SET OF TASKS:
**A.** Quote a passage from the Shisi Temple excerpt below verbatim, beginning at the words "Shisi Temple was built" and ending after the words "shown in Fig. 4.".
**B.** In the Shisi Temple excerpt below, what software was used to implement the CFD simulation?
━━━━━ EXCERPT PROVIDED ━━━━━
Shisi Temple was built during the Southern Song Dynasty (1140 AD). It is located in Lishui City, Zhejiang Province, on the Baixiang Mountain at an altitude of over 1000 m. In 2001, Shisi Temple was announced as the fifth batch of National Key Cultural Heritage sites. The main hall of Shisi Temple is a timber structure composed of three parts: the platform, the body, and the roof (Fig. 3a). Among these, the roof is the most exquisite and complex, featuring a double-eave Xieshan roof. The roof is supported by Dougong (Fig. 3b), covered with tiles (Fig. 3c), and has a smooth and graceful ridge shape. The main hall of Shisi Temple has a width of three bays and a depth of two bays, with a total length of 12 m, width of 12 m, and height of 10.3 m. The geometric information of the main hall is based on 3D scanning results, and the architectural blueprint of the main hall is shown in Fig. 4.

Fig. 3
figure 3

Architectural structure of the main hall of Shisi Temple

Fig. 4
figure 4

Architectural blueprint of the main hall of Shisi Temple


This study utilized the computational fluid dynamics (CFD) method, which is a technique that can simulate the flow of real fluids. It has unique advantages such as low cost, fast speed, comprehensive data, and the ability to simulate various conditions, making it an important method in structural wind resistance research. Fluent 2022R1 was used to implement the CFD simulation. Three main factors affecting the distribution of surface wind pressures on traditional buildings were considered: (1) roof curve shape, (2) roof tiles, and (3) Dougong. Geometric models of the roof were established using different curve simplification methods to study the shape of the roof curve. The results were calculated, compared, and analyzed to determine the most reasonable curve simplification method. For the study of roof tiles and Dougong, models considering only tiles, only Dougong, and both tiles and Dougong were established, respectively. The results were calculated, compared, and analyzed to assess the influence of different components on the distribution of surface wind pressures on traditional buildings. Reasonable suggestions for geometric model simplification were provided while ensuring calculation quality. Before conducting the aforementioned calculations, grid independence verification was performed.
━━━━━ SUPPLIED RECORDS ━━━━━
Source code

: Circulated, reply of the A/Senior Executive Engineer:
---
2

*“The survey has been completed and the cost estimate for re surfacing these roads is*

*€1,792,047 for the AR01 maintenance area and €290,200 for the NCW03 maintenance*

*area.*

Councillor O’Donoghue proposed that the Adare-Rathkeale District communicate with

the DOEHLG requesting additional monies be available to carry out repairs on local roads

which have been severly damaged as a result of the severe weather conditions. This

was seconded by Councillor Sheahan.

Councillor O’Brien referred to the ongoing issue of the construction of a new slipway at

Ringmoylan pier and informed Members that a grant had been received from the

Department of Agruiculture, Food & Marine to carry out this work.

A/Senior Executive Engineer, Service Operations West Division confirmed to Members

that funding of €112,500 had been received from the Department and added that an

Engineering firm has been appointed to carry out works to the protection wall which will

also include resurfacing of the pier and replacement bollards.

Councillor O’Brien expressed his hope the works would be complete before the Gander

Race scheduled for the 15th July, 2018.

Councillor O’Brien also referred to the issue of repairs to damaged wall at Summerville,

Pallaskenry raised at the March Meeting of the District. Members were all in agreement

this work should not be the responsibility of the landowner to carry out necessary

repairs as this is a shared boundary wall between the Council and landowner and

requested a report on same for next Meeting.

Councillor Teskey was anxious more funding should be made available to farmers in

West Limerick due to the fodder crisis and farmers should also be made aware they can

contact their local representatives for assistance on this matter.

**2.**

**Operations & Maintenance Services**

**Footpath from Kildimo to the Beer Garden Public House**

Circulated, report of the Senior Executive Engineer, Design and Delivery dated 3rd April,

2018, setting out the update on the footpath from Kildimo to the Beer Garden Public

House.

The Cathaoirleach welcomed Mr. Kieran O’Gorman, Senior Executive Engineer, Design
━━━━━
ANSWERS PROVIDED:
**A.**
Shisi Temple was built during the Southern Song Dynasty (1140 AD). It is located in Lishui City, Zhejiang Province, on the Baixiang Mountain at an altitude of over 1000 m. In 2001, Shisi Temple was announced as the fifth batch of National Key Cultural Heritage sites. The main hall of Shisi Temple is a timber structure composed of three parts: the platform, the body, and the roof (Fig. 3a). Among these, the roof is the most exquisite and complex, featuring a double-eave Xieshan roof. The roof is supported by Dougong (Fig. 3b), covered with tiles (Fig. 3c), and has a smooth and graceful ridge shape. The main hall of Shisi Temple has a width of three bays and a depth of two bays, with a total length of 12 m, width of 12 m, and height of 10.3 m. The geometric information of the main hall is based on 3D scanning results, and the architectural blueprint of the main hall is shown in Fig. 4.

**B.** Fluent 2022R1